Gap cover pays the shortfalls of medical aid, usually up to 500% of the scheme tariff. This means that the outstanding portion of the bill is covered by the gap cover insurer after the medical scheme pays according to their tariffs. In the past the patient was liable for the shortfall which could run into the thousands or even tens of thousands of rands, particularly for surgical procedures. With some service providers charging higher than medical scheme rates, gap cover is now a financial lifeline for medical aid members to afford private healthcare particularly specialist care and in-hospital care.
How Does Gap Cover Work
Medical aid funds the diagnosis, treatment and management of essential healthcare. The scheme pays according to specific tariffs for a medical condition. These tariffs are determined by medical schemes in consultation with service providers. However, there are service providers who charge above this medical aid tariff. Patients who receive care from practitioners that charge higher than medical aid rates will have to pay for the shortfall between what the doctor charges and the medical aid will pay according to its tariffs. It is not uncommon for some doctors, particularly medical specialists, to charge 300% of medical aid tariffs.

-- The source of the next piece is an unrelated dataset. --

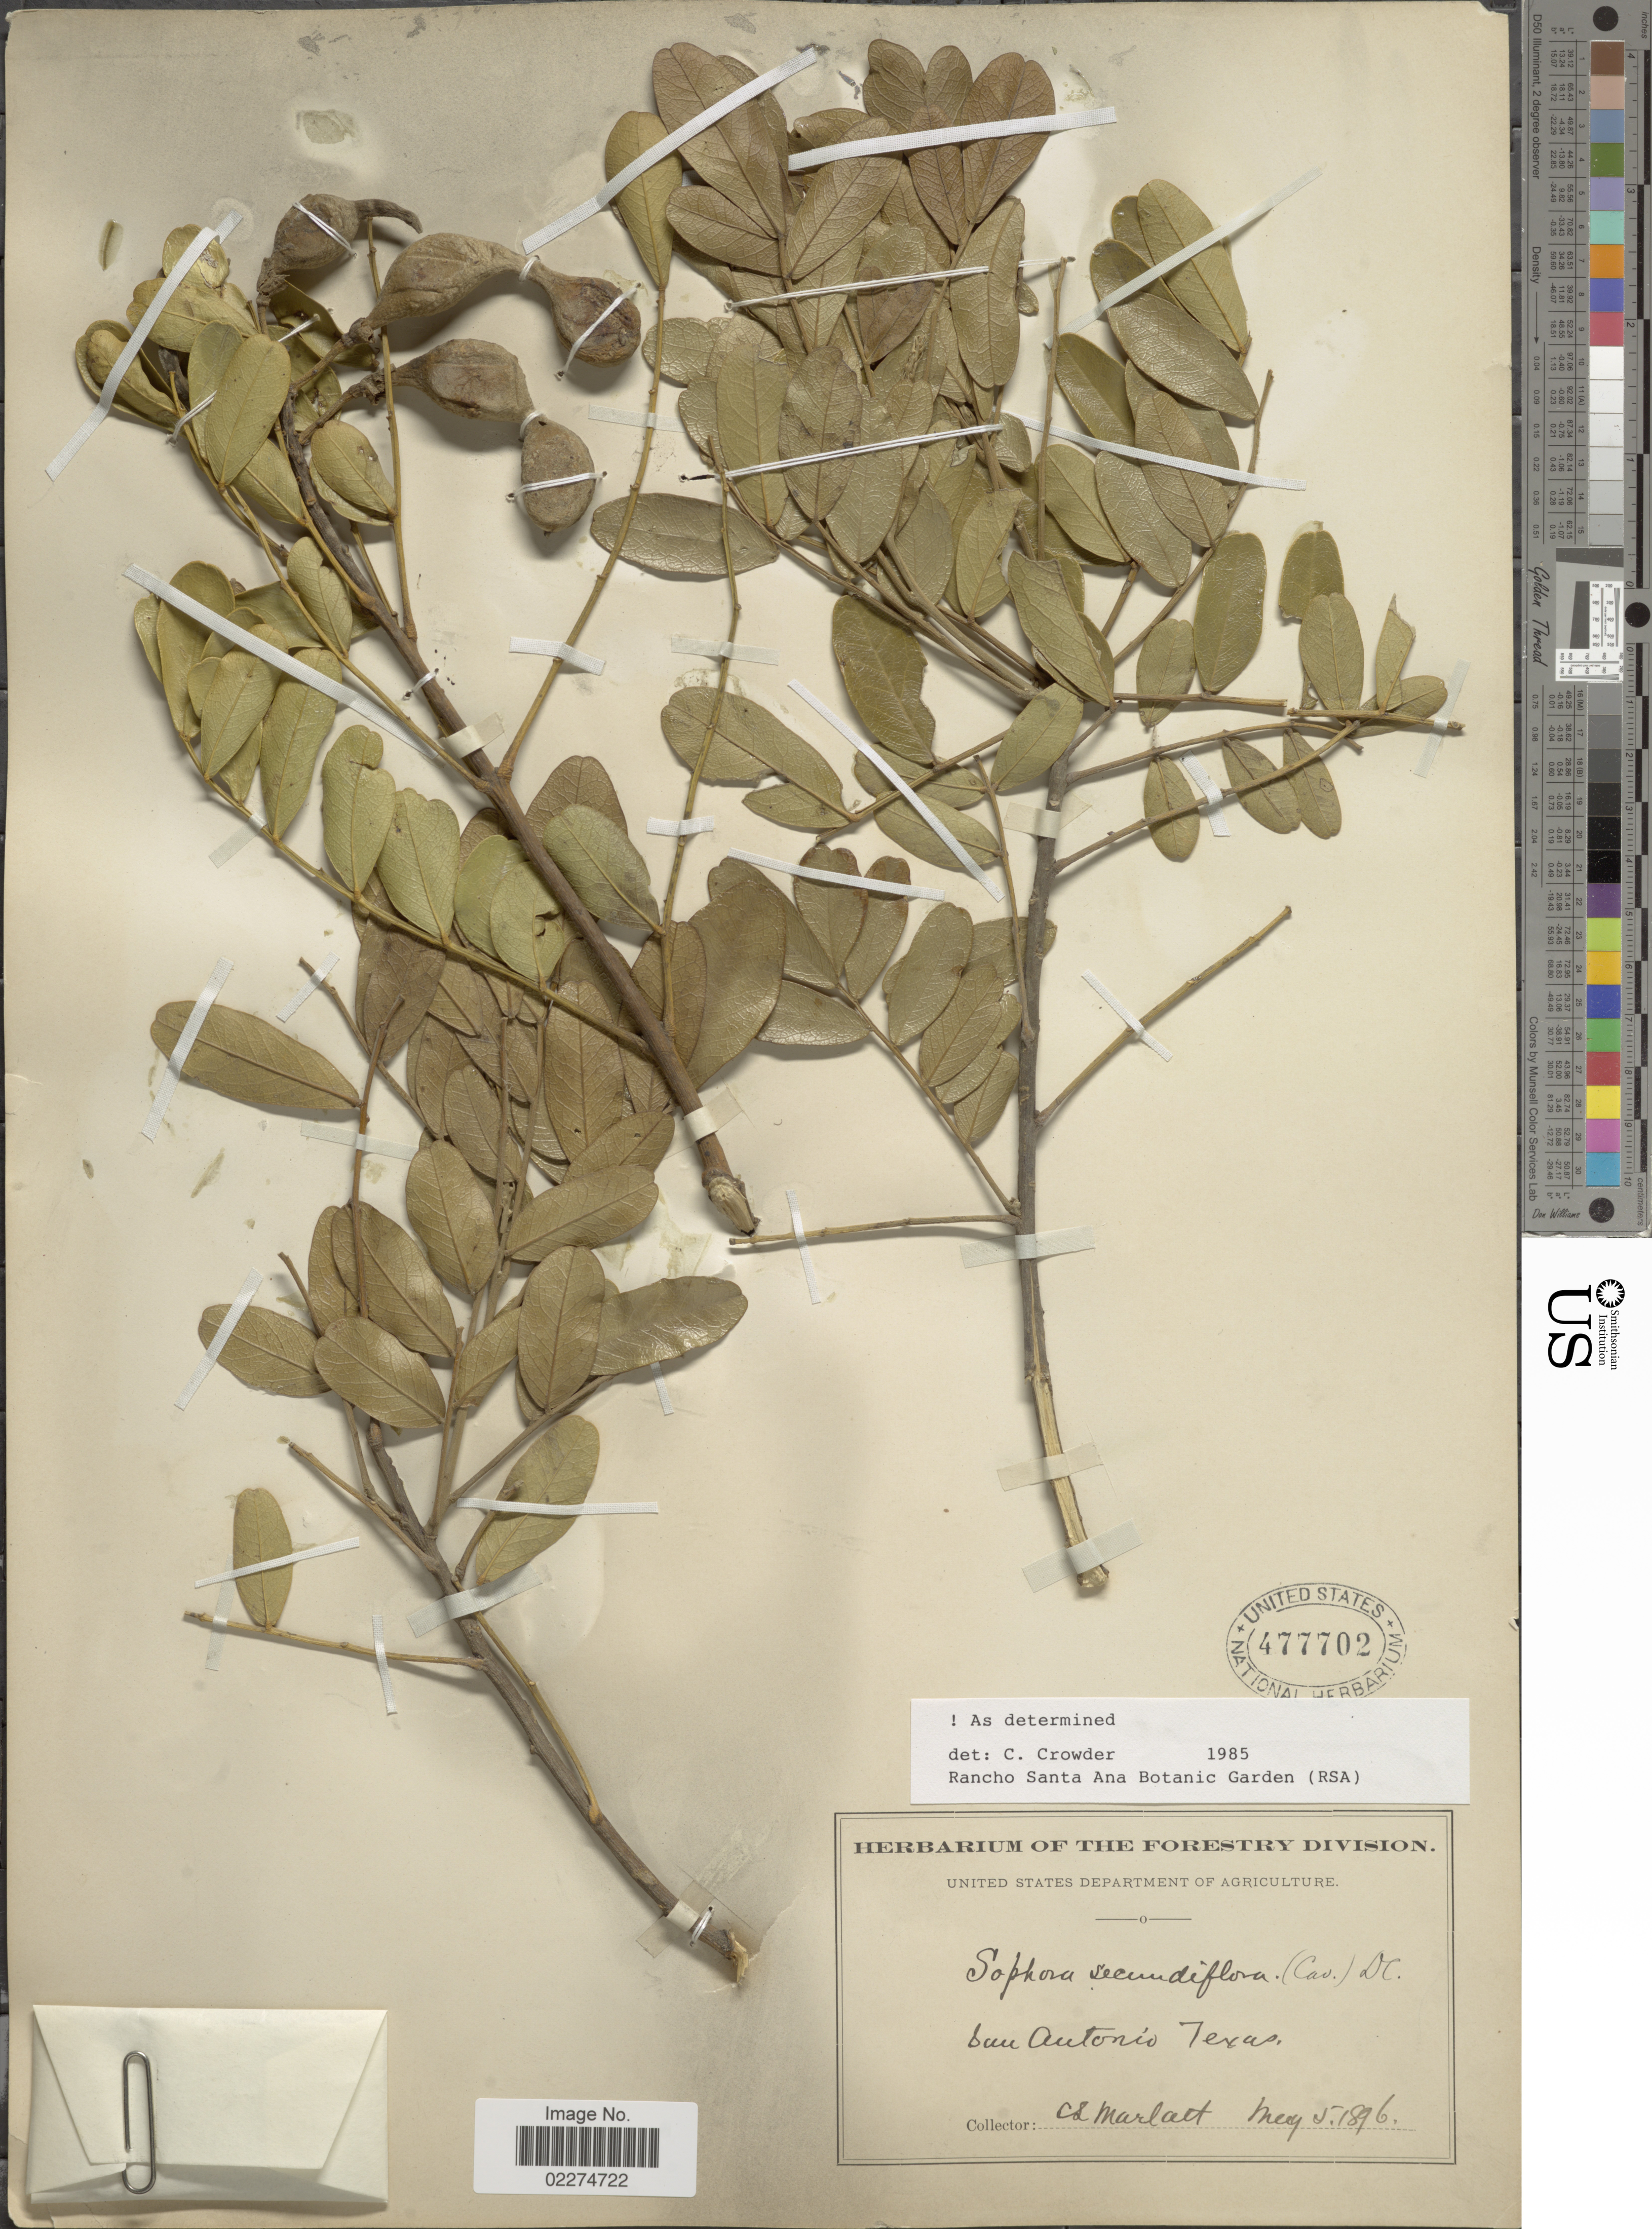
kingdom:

The medical scheme will only pay 100% of the medical aid tariff. The remaining 200%, which is the shortfall, has to covered by the patient. However, gap cover bridges this shortfall. A medical aid member who has gap cover can claim the shortfall amount from the insurer who will pay the member directly. This means that the patient is not out of pocket although some doctors do request upfront payment before a procedure. In this case neither the medical aid nor the gap cover insurer will pay towards the bill until after the treatment is concluded.
Gap cover is a single insurance policy that covers all members on the medical aid plan for one monthly premium. Previously gap cover insurers had a maximum entry age and age limit of 65 years so senior medical aid members did not qualify for cover. Many gap cover insurers now cover senior citizens who have medical aid although these senior gap cover plans tend to be more expensive. Gap cover is not mandatory for medical aid members. However, the rising cost of private healthcare in South Africa means that medical aid alone is not sufficient and gap cover can be helpful.